The senatorial order (ordo senatorius) was one of the two leading groups in Roman society: it occupied the most important offices in the administrative machine - in politics, justice and the army, to be more precise. It was Augustus who defined the limits of the senatorial order more clearly vis-a-vis the order immediately next in rank, that of the equestrians. The senatorials were thus a small, closed social group, of some six hundred members. From the 2nd century A.D. onwards, a significant increase in the number of Roman provincial subjects accepted for the Senate is noticeable. This meant that it ceased to be a body politic of the city of Rome, and gradually turned into an exclusive representative organ of the empire as a whole. Members of the senatorial order were distinguished sartorially by a chiton with a broad purple stripe.

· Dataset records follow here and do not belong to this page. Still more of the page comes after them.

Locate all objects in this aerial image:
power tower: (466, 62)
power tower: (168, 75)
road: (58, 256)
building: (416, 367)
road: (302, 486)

Senatorials were known for their wealth, their luxury lifestyle, and also, very often, their open-handedness. Certain well-endowed senatorial families would make donations for public works in the eastern provinces. Herodes Atticus' father famously made 4,000,000 denarii available for irrigation works at Troy, and also aided Athens with gifts of money and even doles of sacrificial meat and wine. Herodes, in his turn, made a great number of donations in Hellas. More precisely, he rebuilt the Panathenaic stadium and the Odeum of Regilla, at Athens; a stadium at Delphi; and an aqueduct at Olympia.